*DATA SHOWN*.
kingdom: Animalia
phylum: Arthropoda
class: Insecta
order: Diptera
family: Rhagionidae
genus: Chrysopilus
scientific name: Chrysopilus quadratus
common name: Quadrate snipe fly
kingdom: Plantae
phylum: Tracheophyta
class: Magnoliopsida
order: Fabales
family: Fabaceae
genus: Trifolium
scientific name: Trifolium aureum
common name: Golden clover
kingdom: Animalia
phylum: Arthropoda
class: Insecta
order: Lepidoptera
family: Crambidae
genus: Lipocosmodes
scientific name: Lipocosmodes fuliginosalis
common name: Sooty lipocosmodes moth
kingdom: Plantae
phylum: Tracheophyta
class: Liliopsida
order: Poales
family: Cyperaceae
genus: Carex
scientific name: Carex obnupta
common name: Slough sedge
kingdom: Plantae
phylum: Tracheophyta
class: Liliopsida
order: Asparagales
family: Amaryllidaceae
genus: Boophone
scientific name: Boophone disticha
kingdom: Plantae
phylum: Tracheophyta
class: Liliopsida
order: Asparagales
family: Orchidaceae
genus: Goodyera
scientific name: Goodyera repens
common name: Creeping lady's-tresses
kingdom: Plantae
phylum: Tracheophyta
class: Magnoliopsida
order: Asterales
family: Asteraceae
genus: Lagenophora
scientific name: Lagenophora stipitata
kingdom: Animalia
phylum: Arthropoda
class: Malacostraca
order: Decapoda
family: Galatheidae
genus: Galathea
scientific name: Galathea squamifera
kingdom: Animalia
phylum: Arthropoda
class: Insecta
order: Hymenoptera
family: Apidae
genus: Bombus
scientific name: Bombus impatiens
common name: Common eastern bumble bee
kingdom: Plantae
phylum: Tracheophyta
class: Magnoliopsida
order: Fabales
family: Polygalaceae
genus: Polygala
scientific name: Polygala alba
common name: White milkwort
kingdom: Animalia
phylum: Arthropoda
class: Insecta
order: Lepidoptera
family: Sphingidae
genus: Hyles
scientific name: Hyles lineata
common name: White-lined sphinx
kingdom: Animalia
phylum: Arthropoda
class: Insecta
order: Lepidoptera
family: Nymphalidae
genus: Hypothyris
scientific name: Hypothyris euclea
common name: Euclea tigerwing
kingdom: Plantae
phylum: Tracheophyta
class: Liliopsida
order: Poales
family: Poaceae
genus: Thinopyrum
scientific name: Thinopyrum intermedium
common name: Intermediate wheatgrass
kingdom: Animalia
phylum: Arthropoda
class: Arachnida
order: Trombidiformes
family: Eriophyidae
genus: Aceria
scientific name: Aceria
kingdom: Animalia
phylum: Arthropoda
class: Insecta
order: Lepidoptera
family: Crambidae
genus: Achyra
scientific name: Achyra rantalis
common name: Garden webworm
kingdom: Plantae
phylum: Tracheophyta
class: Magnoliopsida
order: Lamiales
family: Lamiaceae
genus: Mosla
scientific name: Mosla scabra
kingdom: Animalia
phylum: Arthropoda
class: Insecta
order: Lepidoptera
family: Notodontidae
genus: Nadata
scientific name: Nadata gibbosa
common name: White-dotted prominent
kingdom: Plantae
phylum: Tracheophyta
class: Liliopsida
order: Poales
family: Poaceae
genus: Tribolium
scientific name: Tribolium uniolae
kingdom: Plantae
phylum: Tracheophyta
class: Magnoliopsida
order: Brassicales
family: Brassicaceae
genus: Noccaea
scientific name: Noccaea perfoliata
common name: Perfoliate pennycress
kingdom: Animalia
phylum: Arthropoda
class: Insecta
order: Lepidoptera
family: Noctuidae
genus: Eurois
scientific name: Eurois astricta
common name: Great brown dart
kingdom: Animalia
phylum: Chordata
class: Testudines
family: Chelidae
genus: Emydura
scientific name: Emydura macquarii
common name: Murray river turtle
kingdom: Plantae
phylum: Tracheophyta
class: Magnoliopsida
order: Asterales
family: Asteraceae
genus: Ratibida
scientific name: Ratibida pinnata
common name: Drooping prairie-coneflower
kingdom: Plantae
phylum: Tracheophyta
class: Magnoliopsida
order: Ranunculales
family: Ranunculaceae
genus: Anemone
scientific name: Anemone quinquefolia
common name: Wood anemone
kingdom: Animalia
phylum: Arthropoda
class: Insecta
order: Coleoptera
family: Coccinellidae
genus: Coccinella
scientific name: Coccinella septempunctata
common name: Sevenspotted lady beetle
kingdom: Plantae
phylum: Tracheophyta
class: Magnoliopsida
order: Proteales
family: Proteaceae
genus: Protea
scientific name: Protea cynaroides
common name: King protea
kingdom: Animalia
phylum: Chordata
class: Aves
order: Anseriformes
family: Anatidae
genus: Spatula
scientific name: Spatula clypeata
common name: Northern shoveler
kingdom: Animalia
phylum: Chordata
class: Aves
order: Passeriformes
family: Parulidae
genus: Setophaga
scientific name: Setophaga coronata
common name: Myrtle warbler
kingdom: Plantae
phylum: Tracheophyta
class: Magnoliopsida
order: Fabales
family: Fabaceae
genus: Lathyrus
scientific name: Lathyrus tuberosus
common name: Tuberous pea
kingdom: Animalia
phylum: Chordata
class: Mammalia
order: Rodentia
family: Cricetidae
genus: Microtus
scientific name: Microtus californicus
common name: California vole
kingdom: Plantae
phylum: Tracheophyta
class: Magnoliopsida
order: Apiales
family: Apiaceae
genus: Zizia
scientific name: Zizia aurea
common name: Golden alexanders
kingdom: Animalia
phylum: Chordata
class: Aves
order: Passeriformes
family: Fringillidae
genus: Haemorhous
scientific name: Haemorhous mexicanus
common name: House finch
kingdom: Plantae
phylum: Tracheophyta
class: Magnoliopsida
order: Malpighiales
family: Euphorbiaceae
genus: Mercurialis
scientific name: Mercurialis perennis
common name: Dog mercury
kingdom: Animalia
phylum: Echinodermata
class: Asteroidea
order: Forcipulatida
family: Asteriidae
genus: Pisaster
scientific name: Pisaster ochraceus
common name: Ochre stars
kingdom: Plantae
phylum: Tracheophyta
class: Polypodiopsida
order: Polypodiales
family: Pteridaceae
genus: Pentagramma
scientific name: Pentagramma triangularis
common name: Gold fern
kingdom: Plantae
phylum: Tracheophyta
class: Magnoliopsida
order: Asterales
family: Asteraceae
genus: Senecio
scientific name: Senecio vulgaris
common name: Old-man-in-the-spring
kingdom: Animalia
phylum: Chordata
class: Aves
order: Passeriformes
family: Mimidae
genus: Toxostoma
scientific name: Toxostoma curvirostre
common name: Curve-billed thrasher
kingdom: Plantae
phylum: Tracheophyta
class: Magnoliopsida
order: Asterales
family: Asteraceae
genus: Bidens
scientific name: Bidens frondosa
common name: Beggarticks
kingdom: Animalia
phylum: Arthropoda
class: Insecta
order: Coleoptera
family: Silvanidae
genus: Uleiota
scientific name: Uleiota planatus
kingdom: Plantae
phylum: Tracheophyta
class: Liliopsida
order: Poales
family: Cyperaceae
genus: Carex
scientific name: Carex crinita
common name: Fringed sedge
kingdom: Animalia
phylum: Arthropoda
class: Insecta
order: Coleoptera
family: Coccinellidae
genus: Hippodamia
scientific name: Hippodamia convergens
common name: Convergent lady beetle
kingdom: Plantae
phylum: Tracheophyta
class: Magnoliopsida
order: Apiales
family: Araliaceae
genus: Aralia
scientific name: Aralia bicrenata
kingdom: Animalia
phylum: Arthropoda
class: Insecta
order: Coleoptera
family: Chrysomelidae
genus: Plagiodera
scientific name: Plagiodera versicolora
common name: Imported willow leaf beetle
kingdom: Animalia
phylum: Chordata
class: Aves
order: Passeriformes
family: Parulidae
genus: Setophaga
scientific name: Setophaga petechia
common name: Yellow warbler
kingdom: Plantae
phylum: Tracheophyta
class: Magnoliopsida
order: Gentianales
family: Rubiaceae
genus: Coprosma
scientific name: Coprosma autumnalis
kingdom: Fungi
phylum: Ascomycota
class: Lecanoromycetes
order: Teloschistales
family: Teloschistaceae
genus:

*WORK INSTRUCTIONS*. Copy the lines of the records above, word for word, from the line containing "scientific name: Setophaga coronata" through the line containing "class: Mammalia", including both of those lines.

*EXPECTED ANSWER*.
scientific name: Setophaga coronata
common name: Myrtle warbler
kingdom: Plantae
phylum: Tracheophyta
class: Magnoliopsida
order: Fabales
family: Fabaceae
genus: Lathyrus
scientific name: Lathyrus tuberosus
common name: Tuberous pea
kingdom: Animalia
phylum: Chordata
class: Mammalia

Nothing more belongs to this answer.